Cuaderno de Trieste

Blog personal de Gabriel Rodríguez

martes, diciembre 25, 2007

Postal desde el desierto (1)


A última hora de la tarde, conduzco sin prisa por el valle del Ziz. Avanzamos con suavidad. El coche parece acomodarse a la carretera trazada en paralelo al cauce seco. El valle se estrecha en una garganta y se vuelve a abrir poco después. De cuando en cuando, un palmeral rompe la monotonía y revela que en otra época del año, en algún lugar, debe de haber algo de agua.

La luz se va escurriendo sobre las laderas rojizas. Casi minuto a minuto, cambian de tonalidad. El cansancio se diluye en una relajación profunda y algo extraña. Es el sosiego del anonimato, de la lejanía.

Permanecemos en silencio. Sólo se escucha el rugido del motor sobre la carretera trazada en medio de la nada. Sobre el mapa, aún no hemos pisado la minúscula esquina del Sáhara a la que nos dirigimos; sobre el terreno, llevamos más de trescientos kilómetros de laderas desoladas y carreteras desiertas azotadas por un viento constante. Del laberinto borgiano de la medina de Fez, en el que ayer nos perdimos una y otra vez, sólo queda en la memoria un murmullo apagado.

Mis compañeros son viajeros militantes. Como yo, observan fascinados, sin preguntarse por qué no dejamos de movernos. Sé que me seguirán mientras me mueva y que me arrastrarán cuando flaquee. Supongo que, como los tiburones, tenemos la necesidad de movernos continuamente para no asfixiarnos.

Ya es de noche cuando dejamos atrás la localidad de Erfoud. El asfalto termina poco después y no nos queda más remedio que adentrarnos en las pistas de tierra. No tardamos en comprobar cómo la tierra seca y pedregosa del desierto se intercala con la arena. Menos de media hora después de haber abandonado la carretera, estamos atrapados en la arena. Las ruedas giran sin oposición y el coche termina clavándose en el suelo.

Dos adolescentes bereberes a los que hemos intentado dar esquinazo sin éxito, se ríen de nosotros. A falta de plan mejor, decidimos reírnos con ellos. Mientras esperamos a que aparezca su hermano con un Land Rover, comprendemos que formamos parte de uno de los pasatiempos preferidos de los jóvenes que viven aquí: ver cómo se atascan en el desierto los incautos conductores europeos.
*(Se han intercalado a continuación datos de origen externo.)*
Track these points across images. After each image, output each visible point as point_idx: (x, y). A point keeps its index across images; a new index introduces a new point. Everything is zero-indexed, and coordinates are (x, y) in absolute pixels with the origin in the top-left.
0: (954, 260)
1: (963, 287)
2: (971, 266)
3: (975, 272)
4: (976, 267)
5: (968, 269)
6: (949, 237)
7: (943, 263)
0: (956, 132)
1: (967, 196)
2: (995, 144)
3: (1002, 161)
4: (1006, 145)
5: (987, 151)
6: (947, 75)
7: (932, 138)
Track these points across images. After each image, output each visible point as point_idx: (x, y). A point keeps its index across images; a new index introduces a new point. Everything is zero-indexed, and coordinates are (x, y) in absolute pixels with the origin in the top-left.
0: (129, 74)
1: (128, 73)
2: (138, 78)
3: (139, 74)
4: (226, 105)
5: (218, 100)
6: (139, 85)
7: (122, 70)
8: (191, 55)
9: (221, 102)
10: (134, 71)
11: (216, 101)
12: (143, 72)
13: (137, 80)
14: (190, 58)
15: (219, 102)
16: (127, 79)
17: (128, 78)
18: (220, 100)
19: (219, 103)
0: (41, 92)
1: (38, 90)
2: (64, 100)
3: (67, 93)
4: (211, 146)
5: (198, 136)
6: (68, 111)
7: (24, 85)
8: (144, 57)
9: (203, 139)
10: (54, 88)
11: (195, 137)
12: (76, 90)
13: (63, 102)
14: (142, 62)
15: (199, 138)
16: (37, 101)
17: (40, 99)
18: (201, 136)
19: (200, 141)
Dos horas y una ducha más tarde, cenamos un tajine de verduras en la kasbah en la que nos hospedamos, no muy lejos del lugar en el que hemos quedado atrapados. Recordamos el incidente entre risas, pero no se nos escapa que nos ha colocado en nuestro lugar. El viajero es el último en llegar a un lugar; es quien menos sabe, a quien más le queda por aprender.